A propósito de la muerte de Homero he releído la novela corta de Virginia Wolf Flush que escribió como un divertimento cuando aún no concluía Las olas. Flush (una biografía), es un spaniel que pertenece a la dama inglesa Elizabeth Barreth. No es la biografía de ella, pues la dama es solo un personaje de contexto para narrar la vida de su perro. Importa, sí, miss Barreth, porque sin ella la vida de Flush sería del todo distinta.
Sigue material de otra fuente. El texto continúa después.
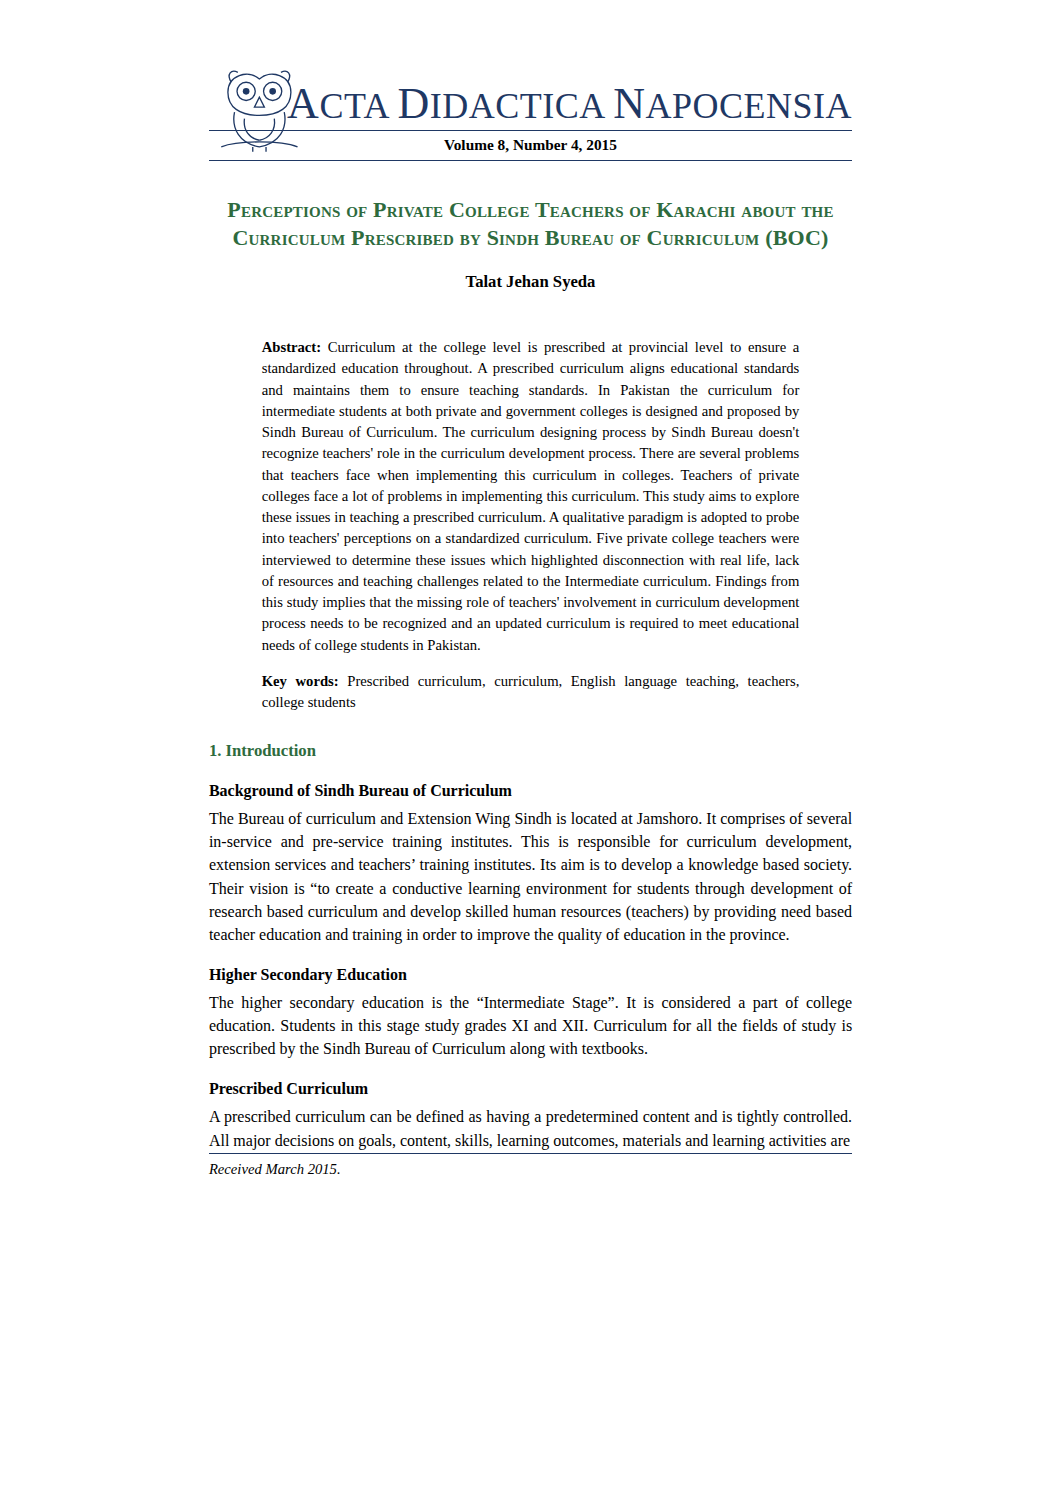ACTA DIDACTICA NAPOCENSIA
Volume 8, Number 4, 2015
Perceptions of Private College Teachers of Karachi about the Curriculum Prescribed by Sindh Bureau of Curriculum (BOC)
Talat Jehan Syeda
Abstract: Curriculum at the college level is prescribed at provincial level to ensure a standardized education throughout. A prescribed curriculum aligns educational standards and maintains them to ensure teaching standards. In Pakistan the curriculum for intermediate students at both private and government colleges is designed and proposed by Sindh Bureau of Curriculum. The curriculum designing process by Sindh Bureau doesn't recognize teachers' role in the curriculum development process. There are several problems that teachers face when implementing this curriculum in colleges. Teachers of private colleges face a lot of problems in implementing this curriculum. This study aims to explore these issues in teaching a prescribed curriculum. A qualitative paradigm is adopted to probe into teachers' perceptions on a standardized curriculum. Five private college teachers were interviewed to determine these issues which highlighted disconnection with real life, lack of resources and teaching challenges related to the Intermediate curriculum. Findings from this study implies that the missing role of teachers' involvement in curriculum development process needs to be recognized and an updated curriculum is required to meet educational needs of college students in Pakistan.
Key words: Prescribed curriculum, curriculum, English language teaching, teachers, college students
1. Introduction
Background of Sindh Bureau of Curriculum
The Bureau of curriculum and Extension Wing Sindh is located at Jamshoro. It comprises of several in-service and pre-service training institutes. This is responsible for curriculum development, extension services and teachers’ training institutes. Its aim is to develop a knowledge based society. Their vision is “to create a conductive learning environment for students through development of research based curriculum and develop skilled human resources (teachers) by providing need based teacher education and training in order to improve the quality of education in the province.
Higher Secondary Education
The higher secondary education is the “Intermediate Stage”. It is considered a part of college education. Students in this stage study grades XI and XII. Curriculum for all the fields of study is prescribed by the Sindh Bureau of Curriculum along with textbooks.
Prescribed Curriculum
A prescribed curriculum can be defined as having a predetermined content and is tightly controlled. All major decisions on goals, content, skills, learning outcomes, materials and learning activities are
Received March 2015.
Virginia Wolf se preocupa por reflexionar sobre el hecho de que el largo aprendizaje de Flush se asemeja por su crueldad a cualquier sistema educativo humano: “La primera lección que aprendió en la escuela —dormitorio— consistió en sacrificar los instintos de su ser”. Wolf afirma en esta bellísima novela la superioridad del perro sobre los seres humanos, en la consideración de que Flush centraba su vida en la revitalización de los sentidos: “El amor, sobre todo, olor; la forma y el color también olor; la música, la arquitectura, la ley, la política, la ciencia, eran olor”. Y también su superioridad sobre los humanos estaba en la incapacidad para expresarse por medio de palabras: “Conocía Florencia como jamás la conoció ningún ser humano, (…) Ni una sola palabra de sus innumerables sensaciones se sometió nunca a la deformidad del idioma humano”.
Vivian miss Barreth y Flush en una compenetración que, sin embargo, les permitía transformarse a cada uno continuamente. Darse sus espacios, considerarse mutuamente en la protección y en el amor.
Coletilla. Bien por la concejala animalista de Bogotá Andrea Padilla, quien consiguió la protección para los animales que son victimas del comercio ilegal, como si no fueran seres sintientes.